> _Brano da leggere_:
+---+

Responsabilità degli amministratori ed azione individuale ed azione sociale promossa dal socio

Corte di Cassazione, civile, Ordinanza|19 dicembre 2022| n. 37097.

Responsabilità degli amministratori ed azione individuale ed azione sociale promossa dal socio

In tema di società a responsabilità limitata, l’art. 2476, comma 6, cod. civ. esige – esattamente come l’art. 2935 cod. civ. dettato per le società per azioni, del quale riproduce la stessa formula letterale (soci e terzi “direttamente” danneggiati da atti colposi e dolosi degli amministratori) – che il comportamento doloso o colposo dell’amministratore, posto in essere tanto nell’esercizio dell’ufficio, quanto al di fuori delle incombenze ad esso correlate, abbia determinato un danno che incida direttamente sul patrimonio del socio o del terzo; in altri termini, mentre l’azione sociale è finalizzata al risarcimento del danno al patrimonio sociale che incida soltanto indirettamente sul patrimonio dei soci, l’azione individuale postula la lesione di un diritto soggettivo patrimoniale del socio o del terzo che non sia conseguenza del depauperamento del patrimonio della società. Non vi è dubbio, infatti, che – a differenza del terzo che non può risentire del danno se non da un atto che incida direttamente sul proprio patrimonio – il socio è pregiudicato anche dal danno che si produce nel patrimonio della società, che determina una riduzione del valore reale della sua partecipazione: trattasi, tuttavia, di danno “riflesso”, che, come tale, esula dalla fattispecie dell’art. 2476, comma 6, cod. civ., potendo essere risarcito solo in favore della società ai sensi dell’art. 2476, comma 3, cod. civ. (Nel caso di specie, la Suprema Corte, rigettando il ricorso, ha ritenuto incensurabile la sentenza gravata con la quale la corte territoriale, nel respingere la domanda risarcitoria proposta dal ricorrente in veste di socio nei confronti degli amministratori di una s.r.l. ritenuti responsabili di aver concluso la vendita di un cespite sociale ad un prezzo incongruo, aveva ritenuto che tale negozio avesse inciso pregiudizievolmente sulla conservazione del patrimonio sociale, e quindi cagionato in via diretta un danno alla società, e solo in via riflessa al valore della quota di partecipazione del socio ricorrente)

+---+

> _Dati forniti_:
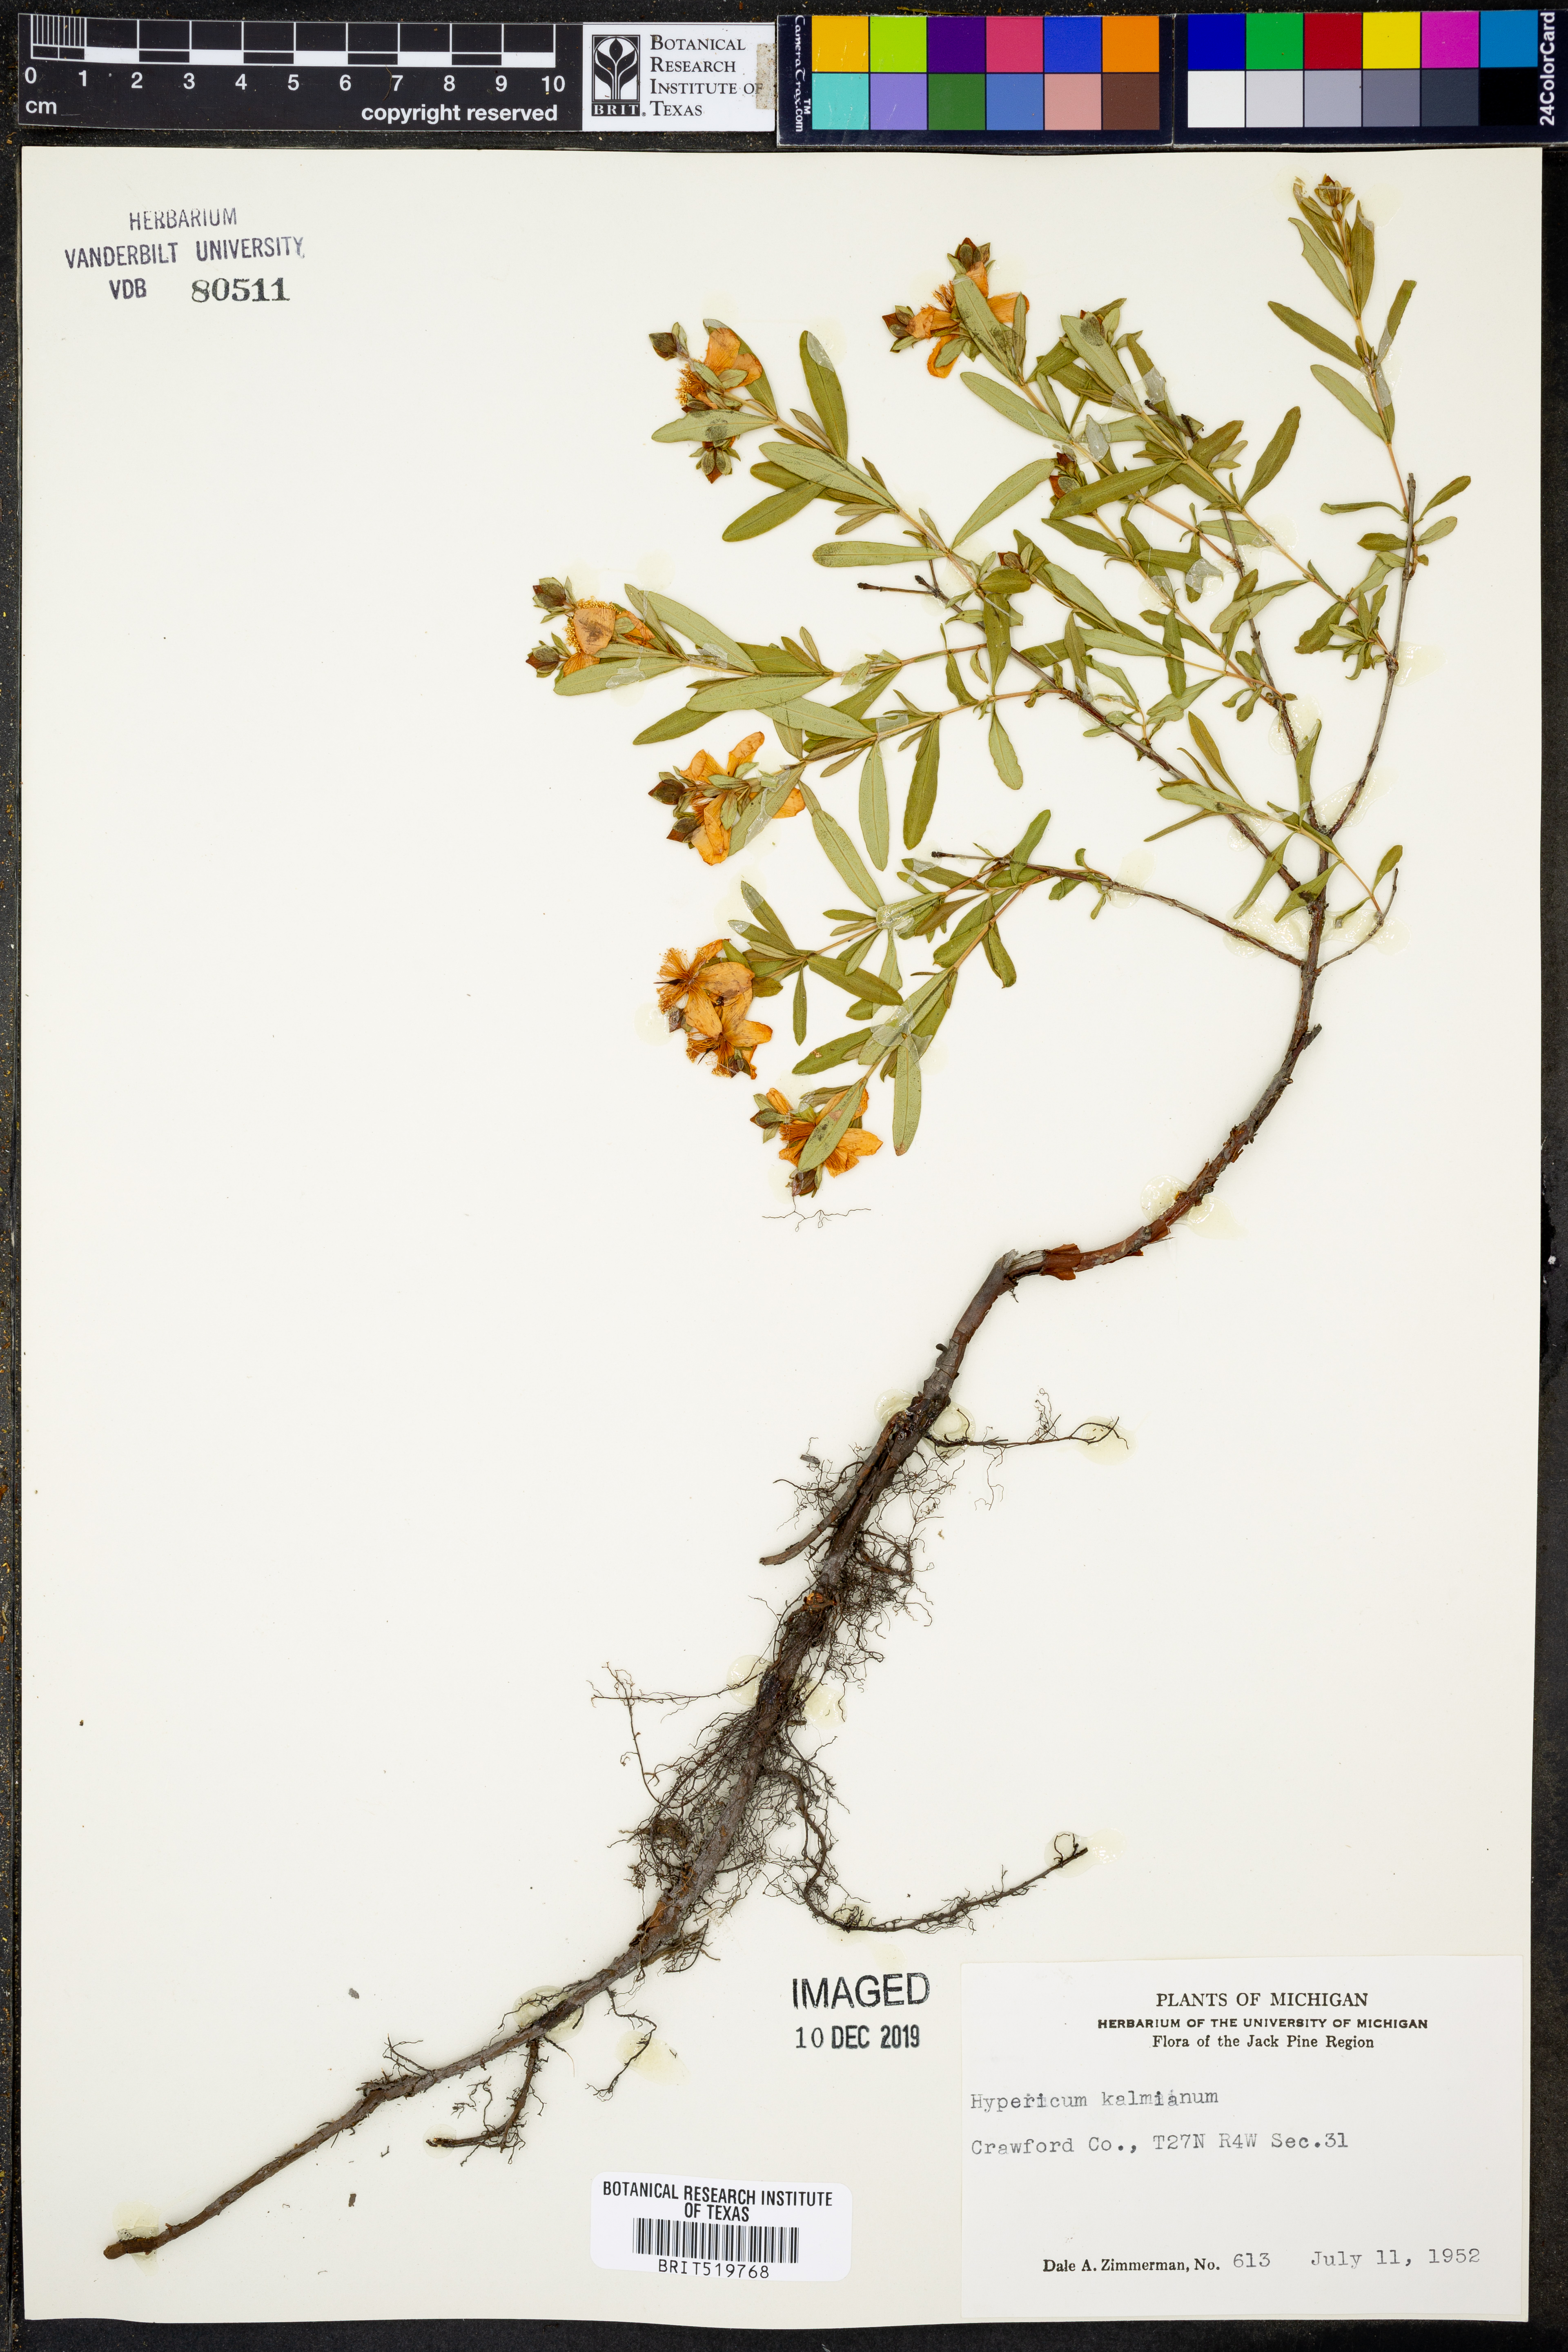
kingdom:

+---+

Ricopia per intero e senza alcuna modifica la massima sulla responsabilità degli amministratori riportata sopra.

Responsabilità degli amministratori ed azione individuale ed azione sociale promossa dal socio

Corte di Cassazione, civile, Ordinanza|19 dicembre 2022| n. 37097.

Responsabilità degli amministratori ed azione individuale ed azione sociale promossa dal socio

In tema di società a responsabilità limitata, l’art. 2476, comma 6, cod. civ. esige – esattamente come l’art. 2935 cod. civ. dettato per le società per azioni, del quale riproduce la stessa formula letterale (soci e terzi “direttamente” danneggiati da atti colposi e dolosi degli amministratori) – che il comportamento doloso o colposo dell’amministratore, posto in essere tanto nell’esercizio dell’ufficio, quanto al di fuori delle incombenze ad esso correlate, abbia determinato un danno che incida direttamente sul patrimonio del socio o del terzo; in altri termini, mentre l’azione sociale è finalizzata al risarcimento del danno al patrimonio sociale che incida soltanto indirettamente sul patrimonio dei soci, l’azione individuale postula la lesione di un diritto soggettivo patrimoniale del socio o del terzo che non sia conseguenza del depauperamento del patrimonio della società. Non vi è dubbio, infatti, che – a differenza del terzo che non può risentire del danno se non da un atto che incida direttamente sul proprio patrimonio – il socio è pregiudicato anche dal danno che si produce nel patrimonio della società, che determina una riduzione del valore reale della sua partecipazione: trattasi, tuttavia, di danno “riflesso”, che, come tale, esula dalla fattispecie dell’art. 2476, comma 6, cod. civ., potendo essere risarcito solo in favore della società ai sensi dell’art. 2476, comma 3, cod. civ. (Nel caso di specie, la Suprema Corte, rigettando il ricorso, ha ritenuto incensurabile la sentenza gravata con la quale la corte territoriale, nel respingere la domanda risarcitoria proposta dal ricorrente in veste di socio nei confronti degli amministratori di una s.r.l. ritenuti responsabili di aver concluso la vendita di un cespite sociale ad un prezzo incongruo, aveva ritenuto che tale negozio avesse inciso pregiudizievolmente sulla conservazione del patrimonio sociale, e quindi cagionato in via diretta un danno alla società, e solo in via riflessa al valore della quota di partecipazione del socio ricorrente)